▶ _Task brief_
Retype the lines in the records below exactly, covering every record. Leave the pictures out of your answer.
** Data extracts follows **
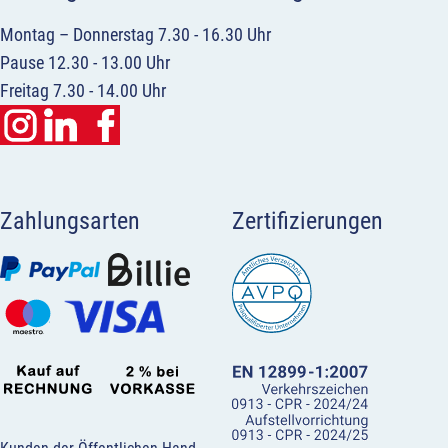
Montag – Donnerstag 7.30 - 16.30 Uhr
Pause 12.30 - 13.00 Uhr
Freitag 7.30 - 14.00 Uhr
Zahlungsarten
Zertifizierungen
** End of Data extracts **
▶ _Solution to this exercise_
Montag – Donnerstag 7.30 - 16.30 Uhr
Pause 12.30 - 13.00 Uhr
Freitag 7.30 - 14.00 Uhr
Zahlungsarten
Zertifizierungen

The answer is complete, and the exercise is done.